__Supplied material__
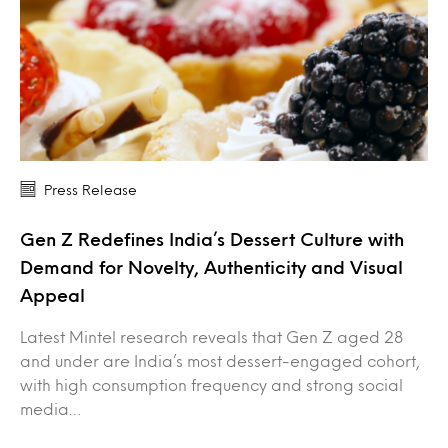
Press Release
Gen Z Redefines India’s Dessert Culture with
Demand for Novelty, Authenticity and Visual
Appeal
Latest Mintel research reveals that Gen Z aged 28
and under are India’s most dessert-engaged cohort,
with high consumption frequency and strong social
media…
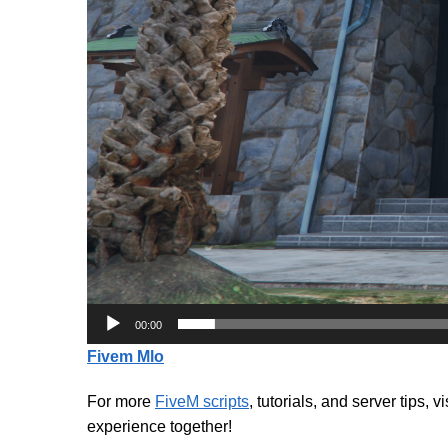
00:00
Fivem Mlo
For more
FiveM scripts
, tutorials, and server tips, v
experience together!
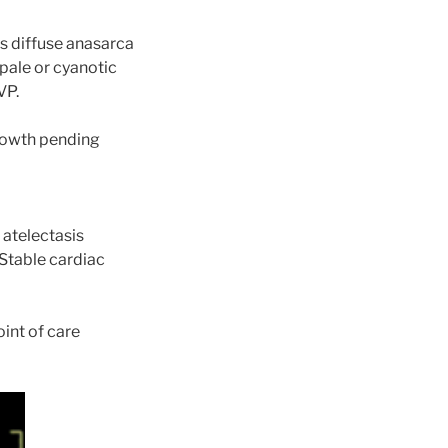
as diffuse anasarca
pale or cyanotic
VP.
growth pending
 atelectasis
Stable cardiac
oint of care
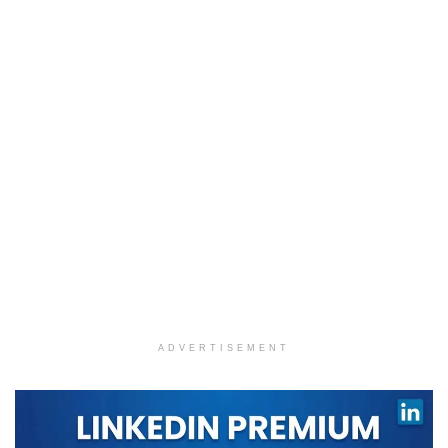
ADVERTISEMENT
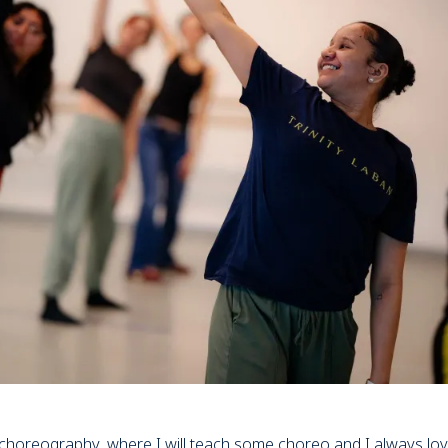
 choreography, where I will teach some choreo and I always lo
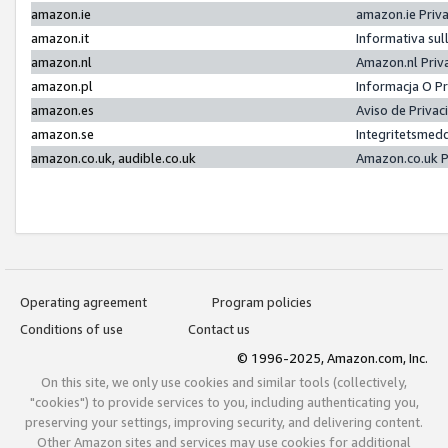
amazon.ie
amazon.ie Priv
amazon.it
Informativa sul
amazon.nl
Amazon.nl Priv
amazon.pl
Informacja O P
amazon.es
Aviso de Priva
amazon.se
Integritetsmed
amazon.co.uk, audible.co.uk
Amazon.co.uk P
Operating agreement
Program policies
Conditions of use
Contact us
© 1996-2025, Amazon.com, Inc.
On this site, we only use cookies and similar tools (collectively,
"cookies") to provide services to you, including authenticating you,
preserving your settings, improving security, and delivering content.
Other Amazon sites and services may use cookies for additional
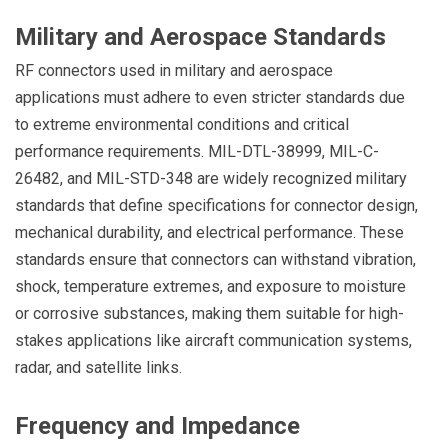
Military and Aerospace Standards
RF connectors used in military and aerospace
applications must adhere to even stricter standards due
to extreme environmental conditions and critical
performance requirements. MIL-DTL-38999, MIL-C-
26482, and MIL-STD-348 are widely recognized military
standards that define specifications for connector design,
mechanical durability, and electrical performance. These
standards ensure that connectors can withstand vibration,
shock, temperature extremes, and exposure to moisture
or corrosive substances, making them suitable for high-
stakes applications like aircraft communication systems,
radar, and satellite links.
Frequency and Impedance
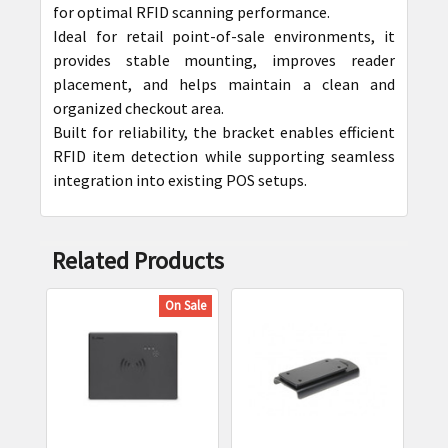
for optimal RFID scanning performance.
ADD
Ideal for retail point-of-sale environments, it
SELECTED
provides stable mounting, improves reader
TO CART
placement, and helps maintain a clean and
organized checkout area.
Built for reliability, the bracket enables efficient
RFID item detection while supporting seamless
integration into existing POS setups.
Related Products
On Sale
Related
Products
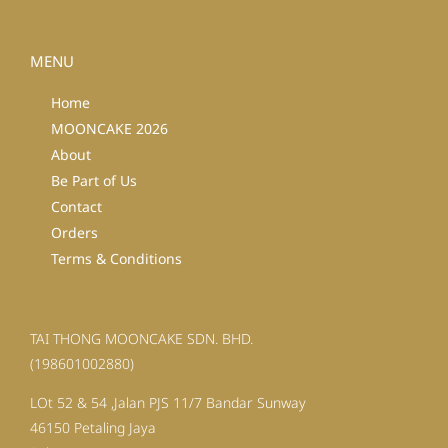
MENU
Home
MOONCAKE 2026
About
Be Part of Us
Contact
Orders
Terms & Conditions
TAI THONG MOONCAKE SDN. BHD.
(198601002880)
LOt 52 & 54 ,Jalan PJS 11/7 Bandar Sunway
46150 Petaling Jaya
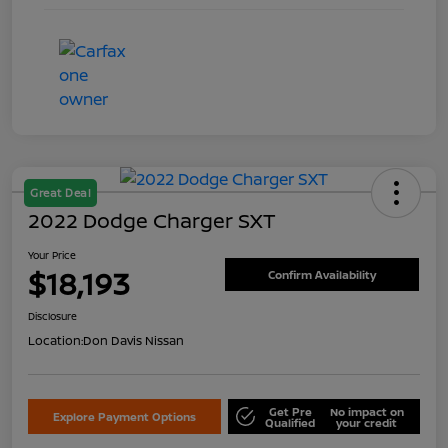
Great Deal
2022 Dodge Charger SXT
Your Price
$18,193
Confirm Availability
Disclosure
Location:
Don Davis Nissan
Get Pre
No impact on
Explore Payment Options
Qualified
your credit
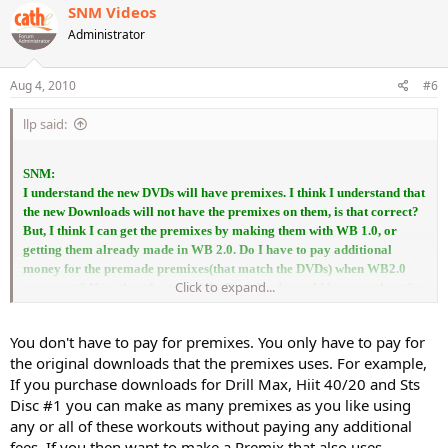
SNM Videos
Administrator
Aug 4, 2010
#6
llp said:
SNM:
I understand the new DVDs will have premixes. I think I understand that
the new Downloads will not have the premixes on them, is that correct?
But, I think I can get the premixes by making them with WB 1.0, or
getting them already made in WB 2.0. Do I have to pay additional
money for the premade premixes(that match the DVDs) when WB2.0
Click to expand...
comes out? If so, then the cost of the Downloads would be more than the
DVD's. Do, I understand this correctly?
thanks
You don't have to pay for premixes. You only have to pay for
the original downloads that the premixes uses. For example,
If you purchase downloads for Drill Max, Hiit 40/20 and Sts
Disc #1 you can make as many premixes as you like using
any or all of these workouts without paying any additional
fees. If you then want to make a Premix that also uses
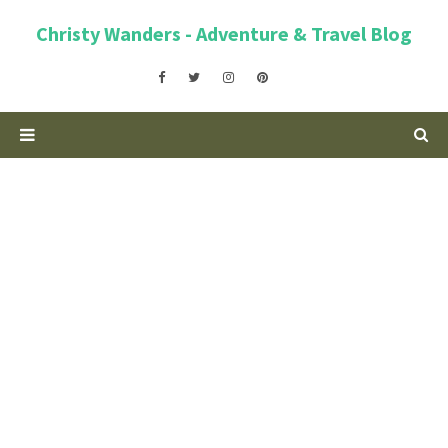
Christy Wanders - Adventure & Travel Blog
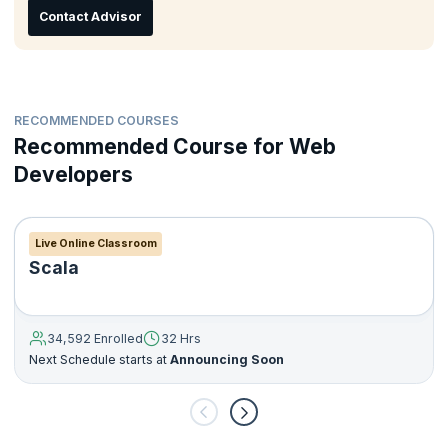
Contact Advisor
RECOMMENDED COURSES
Recommended Course for Web
Developers
Live Online Classroom
Scala
34,592 Enrolled
32 Hrs
Next Schedule starts at
Announcing Soon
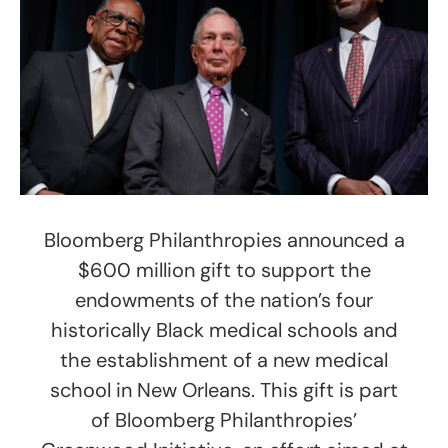
Bloomberg Philanthropies announced a
$600 million gift to support the
endowments of the nation’s four
historically Black medical schools and
the establishment of a new medical
school in New Orleans. This gift is part
of Bloomberg Philanthropies’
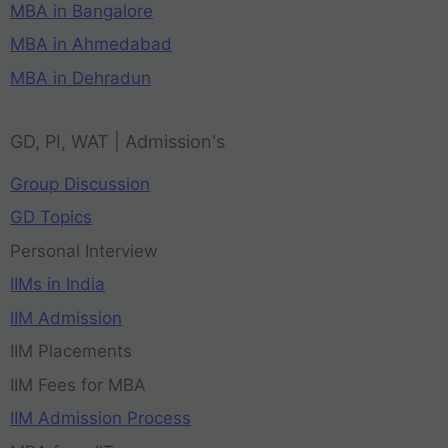
MBA in Bangalore
MBA in Ahmedabad
MBA in Dehradun
GD, PI, WAT | Admission's
Group Discussion
GD Topics
Personal Interview
IIMs in India
IIM Admission
IIM Placements
IIM Fees for MBA
IIM Admission Process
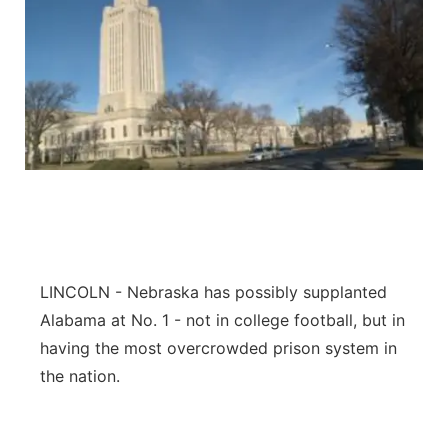
LINCOLN - Nebraska has possibly supplanted
Alabama at No. 1 - not in college football, but in
having the most overcrowded prison system in
the nation.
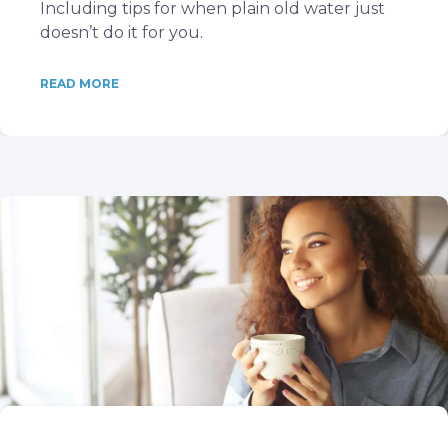
Including tips for when plain old water just
doesn’t do it for you.
READ MORE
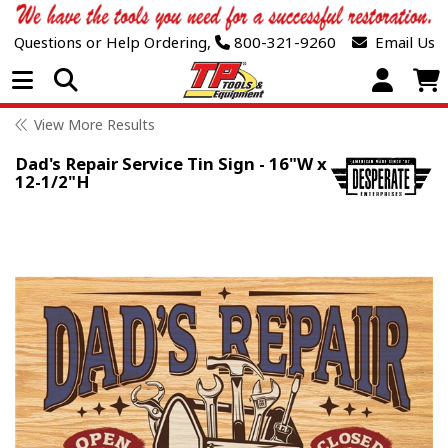
Questions or Help Ordering,
800-321-9260
Email Us
Open Menu
View More Results
Dad's Repair Service Tin Sign - 16"W x
12-1/2"H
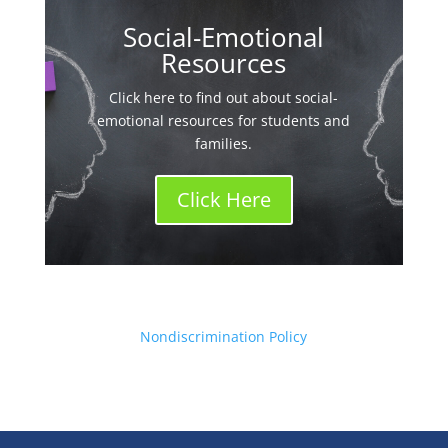
Social-Emotional
Resources
Click here to find out about social-
emotional resources for students and
families.
Click Here
Nondiscrimination Policy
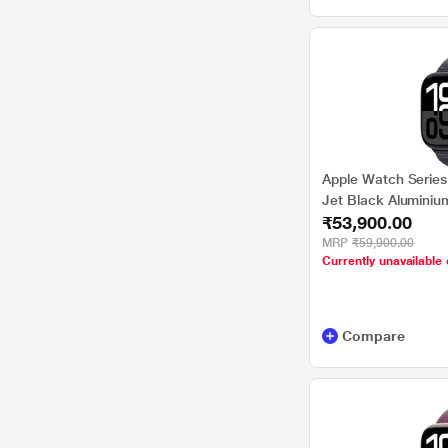
Apple Watch Series
Jet Black Aluminiu
₹53,900.00
MRP
₹59,900.00
Currently unavailable 
Compare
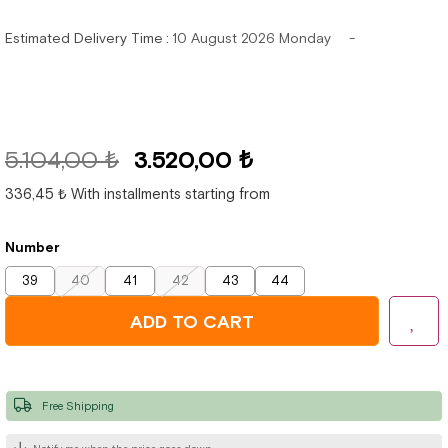
Estimated Delivery Time
:
10 August 2026 Monday
5.104,00 ₺
3.520,00 ₺
336,45 ₺
With installments starting from
Number
39
40
41
42
43
44
Free Shipping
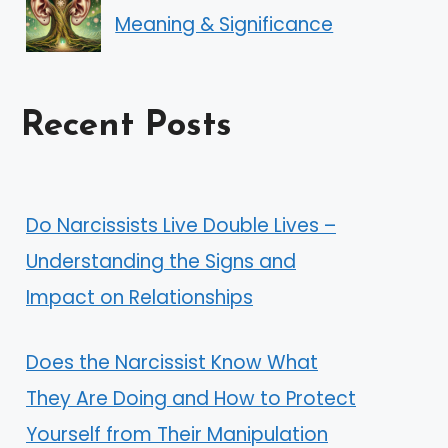
Meaning & Significance
Recent Posts
Do Narcissists Live Double Lives –
Understanding the Signs and
Impact on Relationships
Does the Narcissist Know What
They Are Doing and How to Protect
Yourself from Their Manipulation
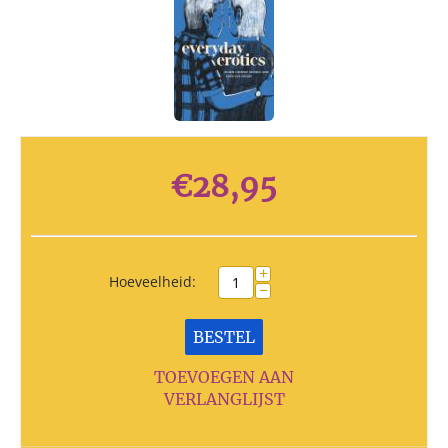
€
28,95
+
Hoeveelheid:
−
BESTEL
TOEVOEGEN AAN
VERLANGLIJST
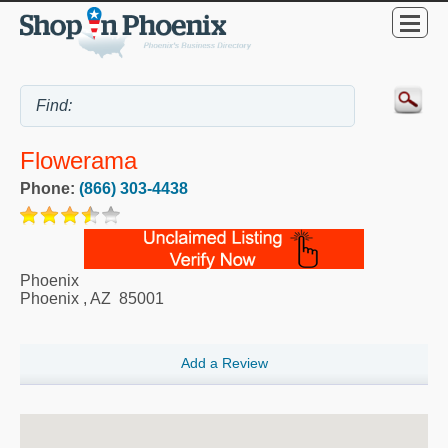
Flowerama
Phone:
(866) 303-4438
Phoenix
Phoenix
,
AZ
85001
Add a Review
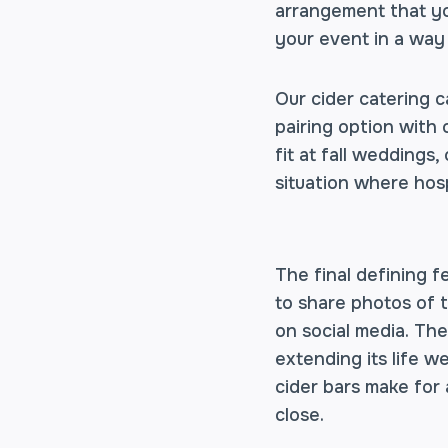
arrangement that you
your event in a way
Our cider catering 
pairing option with 
fit at fall weddings,
situation where hosp
The final defining f
to share photos of 
on social media. Th
extending its life we
cider bars make for
close.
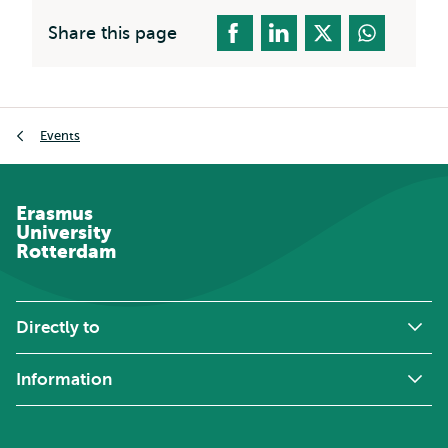
Share this page
Breadcrumb
Events
Erasmus
University
Rotterdam
Directly to
Information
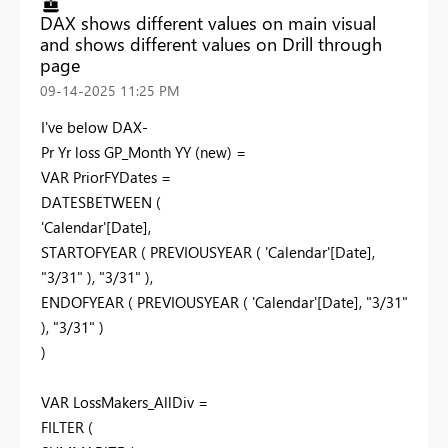
DAX shows different values on main visual
and shows different values on Drill through
page
‎09-14-2025
11:25 PM
I've below DAX-
Pr Yr loss GP_Month YY (new) =
VAR PriorFYDates =
DATESBETWEEN (
'Calendar'[Date],
STARTOFYEAR ( PREVIOUSYEAR ( 'Calendar'[Date],
"3/31" ), "3/31" ),
ENDOFYEAR ( PREVIOUSYEAR ( 'Calendar'[Date], "3/31"
), "3/31" )
)
VAR LossMakers_AllDiv =
FILTER (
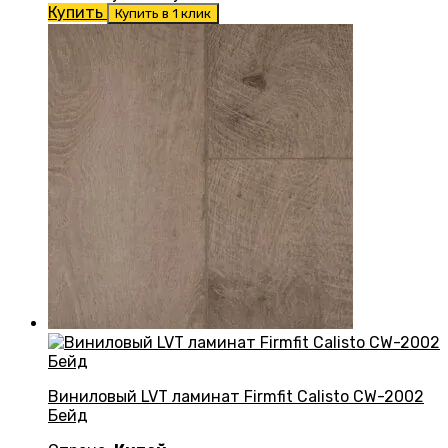
Купить
Купить в 1 клик
Виниловый LVT ламинат Firmfit Calisto CW-2002
Бейд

__Brief__
Search the entries above for lines containing the word "Calendar", and copy each one.

__Reply__
'Calendar'[Date],
STARTOFYEAR ( PREVIOUSYEAR ( 'Calendar'[Date],
ENDOFYEAR ( PREVIOUSYEAR ( 'Calendar'[Date], "3/31"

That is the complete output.